Prince Andrew let Ghislaine Maxwell 'breeze' into Buckingham Palace like a royal
The protection officers were instructed not to put Maxwell's name in the visitors' book.
Ghislaine Maxwell, who is facing trial for allegedly trafficking young girls and grooming them for pedophile Jeffrey Epstein to abuse, roamed around Buckingham Palace like one of the royals and never made an entry in the visitor's book like other non-royals are required to do.
She was able to do this because of her pal Prince Andrew, the second son of Queen Elizabeth II, who was forced to quit his royal duties in 2019 due to questions surrounding his involvement with Maxwell and Epstein. He is himself facing a sex abuse lawsuit after Epstein's victim, Virginia Giuffre, accused him of having sex with her three times when she was still a minor and was being trafficked by Epstein.

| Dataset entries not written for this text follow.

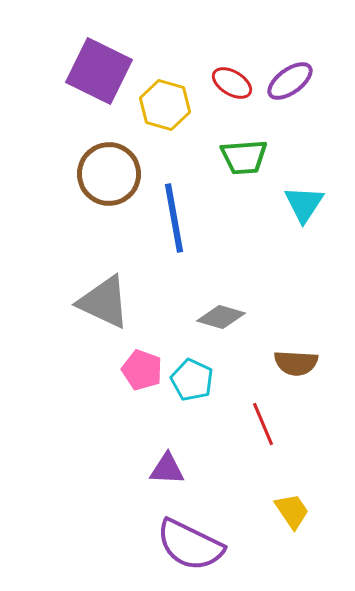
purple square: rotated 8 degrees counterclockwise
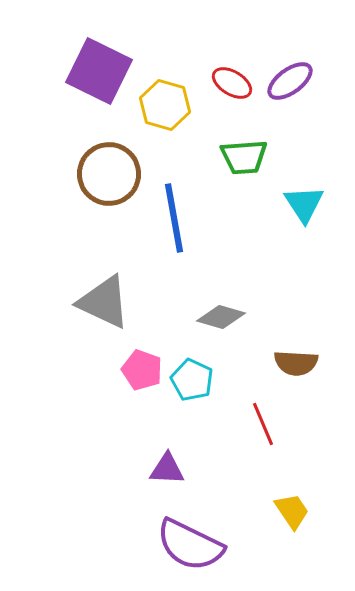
cyan triangle: rotated 6 degrees counterclockwise
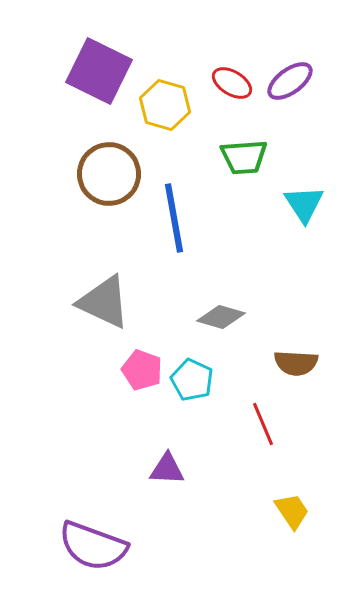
purple semicircle: moved 97 px left, 1 px down; rotated 6 degrees counterclockwise
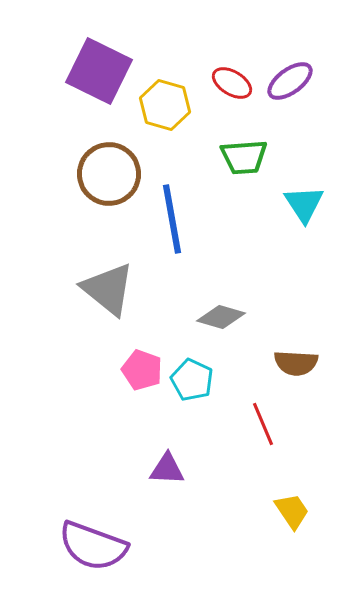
blue line: moved 2 px left, 1 px down
gray triangle: moved 4 px right, 13 px up; rotated 14 degrees clockwise
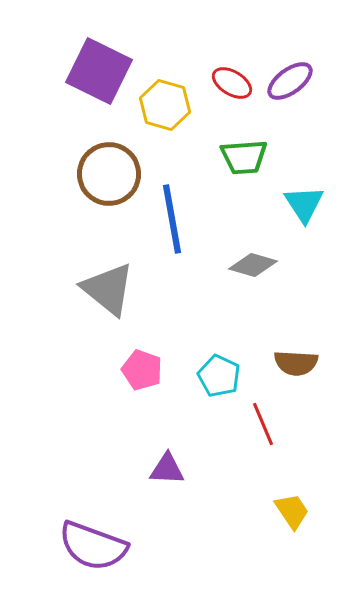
gray diamond: moved 32 px right, 52 px up
cyan pentagon: moved 27 px right, 4 px up
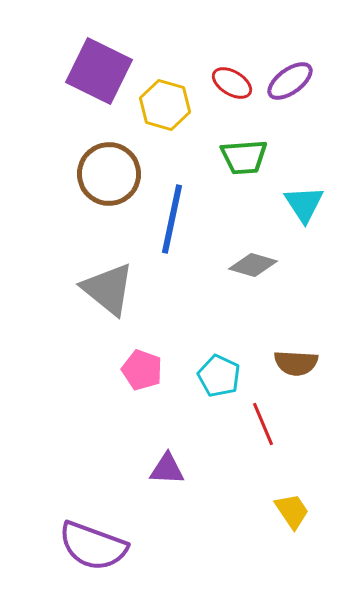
blue line: rotated 22 degrees clockwise
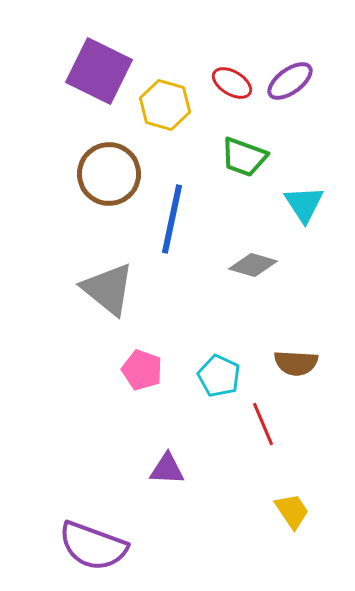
green trapezoid: rotated 24 degrees clockwise
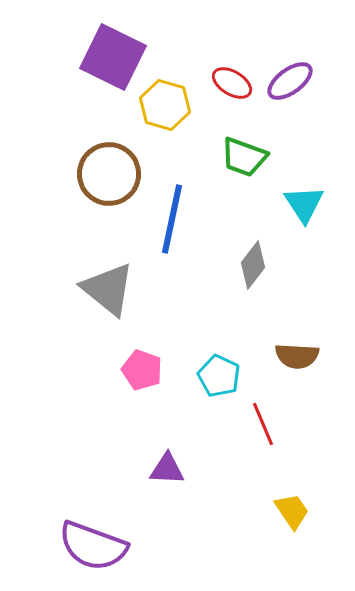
purple square: moved 14 px right, 14 px up
gray diamond: rotated 69 degrees counterclockwise
brown semicircle: moved 1 px right, 7 px up
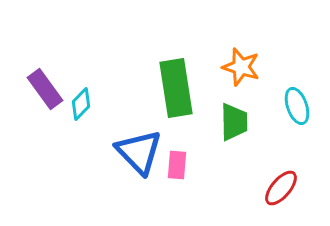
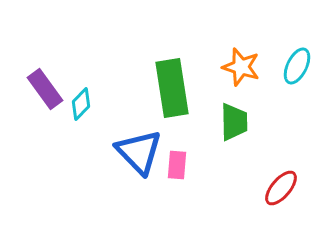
green rectangle: moved 4 px left
cyan ellipse: moved 40 px up; rotated 45 degrees clockwise
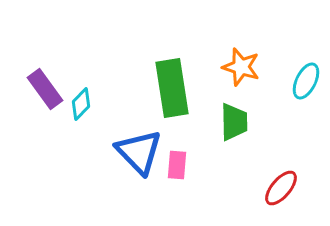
cyan ellipse: moved 9 px right, 15 px down
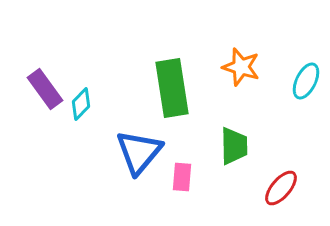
green trapezoid: moved 24 px down
blue triangle: rotated 24 degrees clockwise
pink rectangle: moved 5 px right, 12 px down
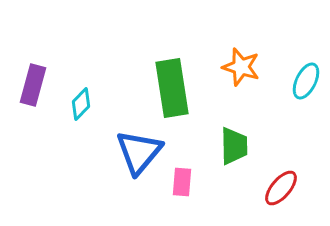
purple rectangle: moved 12 px left, 4 px up; rotated 51 degrees clockwise
pink rectangle: moved 5 px down
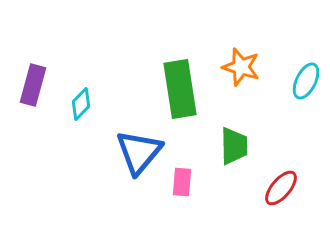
green rectangle: moved 8 px right, 1 px down
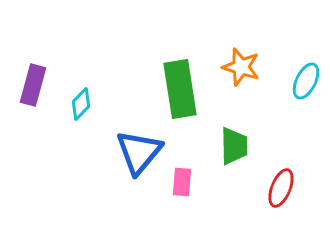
red ellipse: rotated 18 degrees counterclockwise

While the Duke of York vehemently denies the allegations and any recollection of meeting Giuffre, revelations of his close relations with Maxwell and Epstein continue to spark controversy. In the latest, former royal protection officer Paul Page told Vanity Fair that he allowed Maxwell to "just breeze into the Palace like she was one of the royal family".
Page added that even though Epstein and Maxwell's involvement in child trafficking wasn't public knowledge at that time, the latter's appearance at the palace was regarded as "unusual" because she was the daughter of the disgraced media tycoon Robert Maxwell. It was thought that it was "not a good look for someone of Ghislaine's father's reputation to be mixing with the royal family."

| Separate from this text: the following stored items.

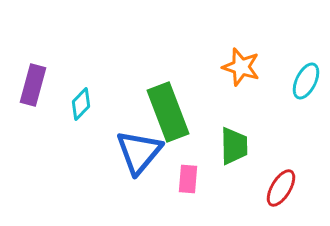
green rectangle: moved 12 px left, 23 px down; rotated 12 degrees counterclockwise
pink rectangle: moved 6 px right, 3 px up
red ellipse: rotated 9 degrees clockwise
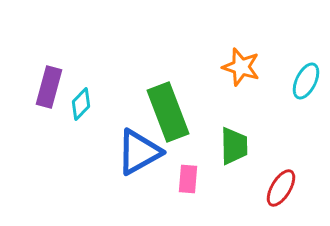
purple rectangle: moved 16 px right, 2 px down
blue triangle: rotated 21 degrees clockwise
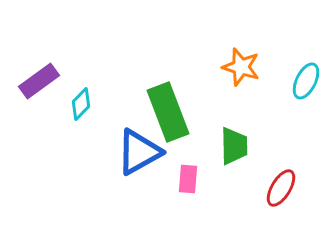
purple rectangle: moved 10 px left, 6 px up; rotated 39 degrees clockwise
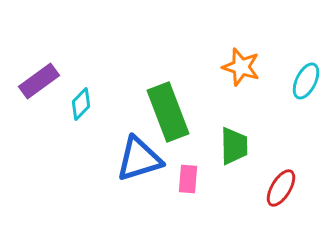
blue triangle: moved 7 px down; rotated 12 degrees clockwise
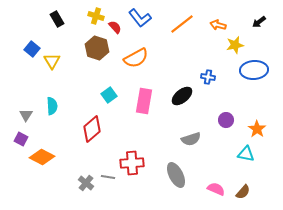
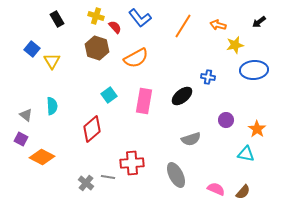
orange line: moved 1 px right, 2 px down; rotated 20 degrees counterclockwise
gray triangle: rotated 24 degrees counterclockwise
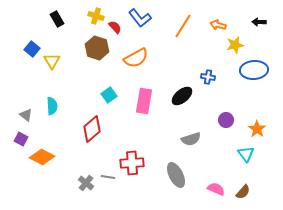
black arrow: rotated 40 degrees clockwise
cyan triangle: rotated 42 degrees clockwise
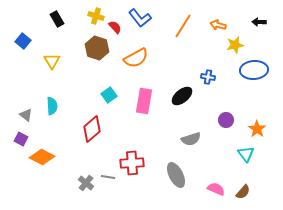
blue square: moved 9 px left, 8 px up
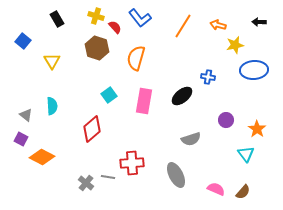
orange semicircle: rotated 135 degrees clockwise
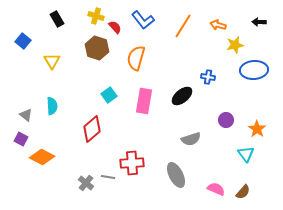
blue L-shape: moved 3 px right, 2 px down
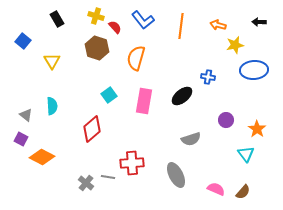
orange line: moved 2 px left; rotated 25 degrees counterclockwise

Page recalled, "But that was neither here nor there to Prince Andrew. As far as he was concerned, she was allowed to come in and go as she pleased. We were instructed not to put her name in the visitors' book."

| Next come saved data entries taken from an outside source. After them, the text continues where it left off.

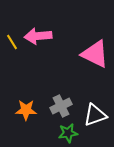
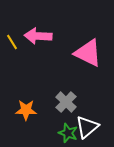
pink arrow: rotated 8 degrees clockwise
pink triangle: moved 7 px left, 1 px up
gray cross: moved 5 px right, 4 px up; rotated 20 degrees counterclockwise
white triangle: moved 8 px left, 12 px down; rotated 20 degrees counterclockwise
green star: rotated 30 degrees clockwise
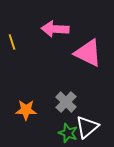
pink arrow: moved 17 px right, 7 px up
yellow line: rotated 14 degrees clockwise
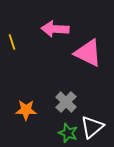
white triangle: moved 5 px right
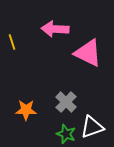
white triangle: rotated 20 degrees clockwise
green star: moved 2 px left, 1 px down
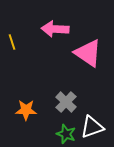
pink triangle: rotated 8 degrees clockwise
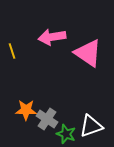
pink arrow: moved 3 px left, 8 px down; rotated 12 degrees counterclockwise
yellow line: moved 9 px down
gray cross: moved 19 px left, 17 px down; rotated 10 degrees counterclockwise
white triangle: moved 1 px left, 1 px up
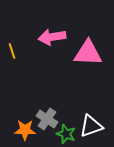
pink triangle: rotated 32 degrees counterclockwise
orange star: moved 1 px left, 20 px down
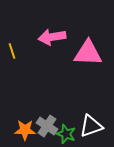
gray cross: moved 7 px down
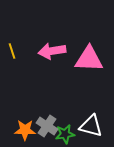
pink arrow: moved 14 px down
pink triangle: moved 1 px right, 6 px down
white triangle: rotated 35 degrees clockwise
green star: moved 1 px left; rotated 30 degrees counterclockwise
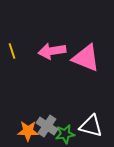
pink triangle: moved 3 px left, 1 px up; rotated 20 degrees clockwise
orange star: moved 3 px right, 1 px down
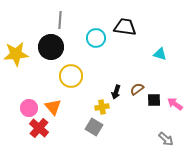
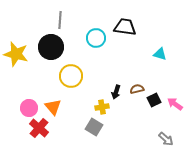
yellow star: rotated 20 degrees clockwise
brown semicircle: rotated 24 degrees clockwise
black square: rotated 24 degrees counterclockwise
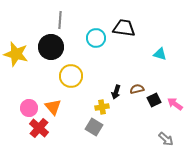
black trapezoid: moved 1 px left, 1 px down
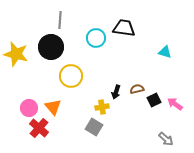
cyan triangle: moved 5 px right, 2 px up
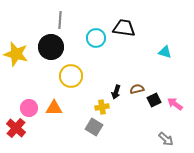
orange triangle: moved 1 px right, 1 px down; rotated 48 degrees counterclockwise
red cross: moved 23 px left
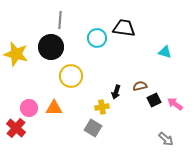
cyan circle: moved 1 px right
brown semicircle: moved 3 px right, 3 px up
gray square: moved 1 px left, 1 px down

The protection officer, who worked for Andrew between 1998 and 2004, had previously told the Sunday Mirror about his first meeting with Ghislaine Maxwell in 2001. He recalled that he was informed that a guest is coming for the royal but her name is not to be entered in the book, after which she turned up in a chauffeur-driven Range Rover.
"Half an hour after that, me and my colleague walked through the garden to go back to the police lodge and he was having a picnic with her by the summer house, opposite the Queen's bedroom window. One of my colleagues saw her come in and out the Palace four times in one day," Page had said.